DATA PROVIDED >>
· · · · ·
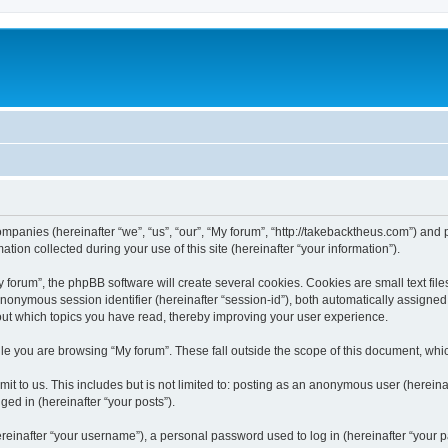
companies (hereinafter “we”, “us”, “our”, “My forum”, “http://takebacktheus.com”) and 
n collected during your use of this site (hereinafter “your information”).
orum”, the phpBB software will create several cookies. Cookies are small text files
 anonymous session identifier (hereinafter “session-id”), both automatically assigne
bout which topics you have read, thereby improving your user experience.
e you are browsing “My forum”. These fall outside the scope of this document, whi
t to us. This includes but is not limited to: posting as an anonymous user (hereina
ged in (hereinafter “your posts”).
inafter “your username”), a personal password used to log in (hereinafter “your pa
· · · · ·
TO DO >>
Above are the records; return them exactly, minus the pictures.

RESPONSE BOX >>
companies (hereinafter “we”, “us”, “our”, “My forum”, “http://takebacktheus.com”) and 
n collected during your use of this site (hereinafter “your information”).
orum”, the phpBB software will create several cookies. Cookies are small text files
 anonymous session identifier (hereinafter “session-id”), both automatically assigne
bout which topics you have read, thereby improving your user experience.
e you are browsing “My forum”. These fall outside the scope of this document, whi
t to us. This includes but is not limited to: posting as an anonymous user (hereina
ged in (hereinafter “your posts”).
inafter “your username”), a personal password used to log in (hereinafter “your pa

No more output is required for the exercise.